Give the data back exactly. Leave out any images.
(Excerpted records Opens)
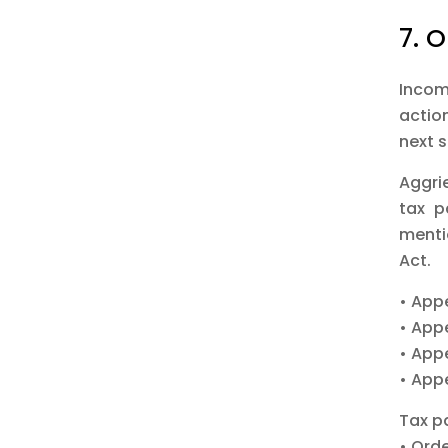
7. O
Incom
actio
next 
Aggri
tax p
menti
Act.
• App
• App
• App
• App
Tax p
• Ord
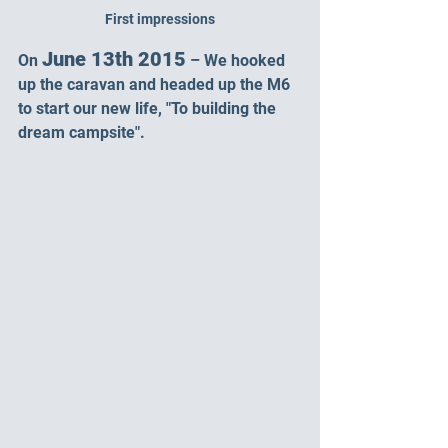
First impressions
June 13th 2015
On 
 – We hooked 
up the caravan and headed up the M6 
to start our new life, "To building the 
dream campsite".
(Excerpted records Closes)
*Task response:*
7. O
Incom
actio
next 
Aggri
tax p
menti
Act.
• App
• App
• App
• App
Tax p
• Ord
First impressions
June 13th 2015
On 
 – We hooked 
up the caravan and headed up the M6 
to start our new life, "To building the 
dream campsite".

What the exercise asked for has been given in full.